◆ **STUDY TEXT**
/ #nsx #operations 

Upgrading to NSX-T 2.3.1

Time spent in airports and lounges can be used for various things, but I generally take the advantage not only to catch up on emails but also to work on things that I can “fire and forget” (such as upgrades in my lab).

Last Saturday, I missed a connection and was stuck at JFK airport for quite a while. I took the opportunity to upgrade one of my deployment to NSX-T 2.3.1 and PKS 1.2.4. NSX-T 2.3.0 was already in place, but I was facing one issue that NSX-T 2.3.1 is solving so I had to upgrade.

Before starting any NSX-T upgrade, you should verify that the NSX-T environment is in a healthy state and perform a backup. Check also the NSX-T Data Center Upgrade Guide in the NSX-T documentation where you will find all useful and required information (such as an upgrade checklist, detailed upgrade process or post-upgrade tasks). Finally, don’t forget to validate the following:

NSX-T upgrades are quite straightforward thanks to the upgrade coordinator which guides you through the proper upgrade sequence. It is a self-contained web application (running in the NSX Manager) that orchestrates the upgrade process of NSX components (hosts, edges, control and management plane).

First, I used the vmw-cli from my jumpbox to download the VMware-NSX-upgrade-bundle-2.3.1.0.0.11294271.mub file. You can check my previous article if you are interested in how to use the vmw-cli CLI client.

◆ **INPUT DATA**
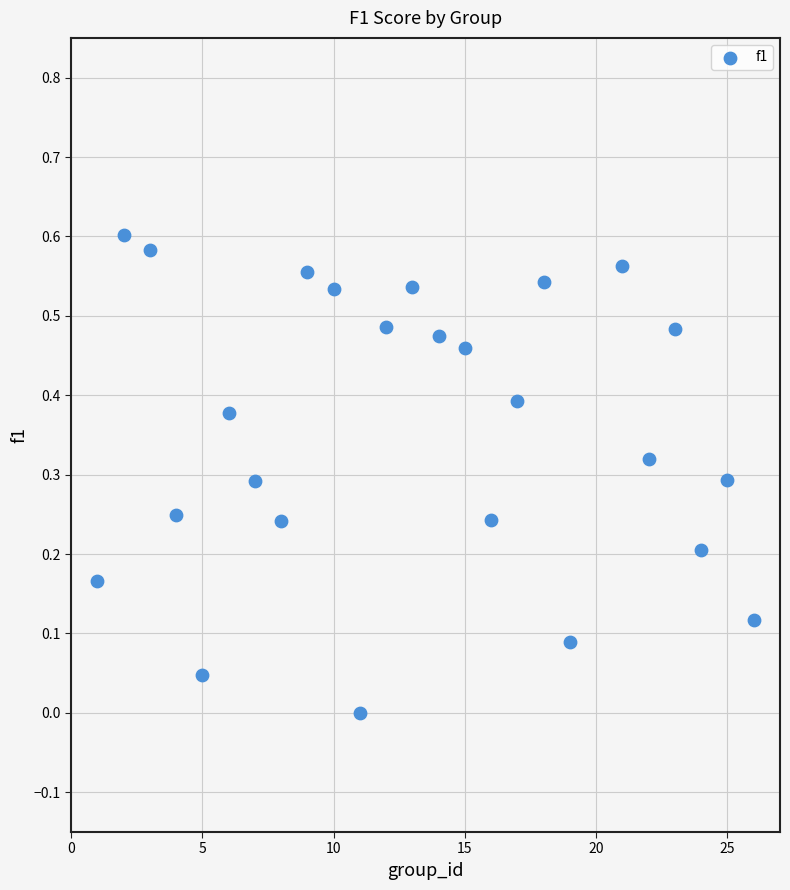

What is the range of X values (max minus min)?

25.0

◆ **TRY IT**
Continue the NSX-T 2.3.1 upgrade write-up above, picking up right after its final sentence.

◆ **EXERCISE ANSWER**
The next challenge was to know how to upload the quite large (7.4GB) .mub file to the NSX Manager. I only have a Linux jumphost in this lab, with no graphical interface. However, you can upload the MUB file from a remote location. Fortunately, running a temporary web server that serves static files can be done very easily with Docker:

docker run --name nginx-static -v /home/downloads:/usr/share/nginx/html:ro -p 8080:80 -d nginx

Note: I used the 8080 port as my standard HTTP port was already in use on my Linux jumpbox.

The next step was to provide the full URL to the MUB file (see below) before beginning the upgrade.

Once uploaded, you just have to watch the upgrade sequence and click Next from time to time. :)

NSX-T Upgrade Successful

NSX-T Dashboard

Yes, it’s that simple! :)

Author

Romain

Staff Architect & Member of the CTO Ambassador Program at VMware, focusing on NSX and Cloud-Native Applications. He is a double VCDX (DCV and NV, #120), VCDX panelist, frequent VMUG and VMworld speaker and contributor to the community via this blog or social media (follow him on Twitter @woueb).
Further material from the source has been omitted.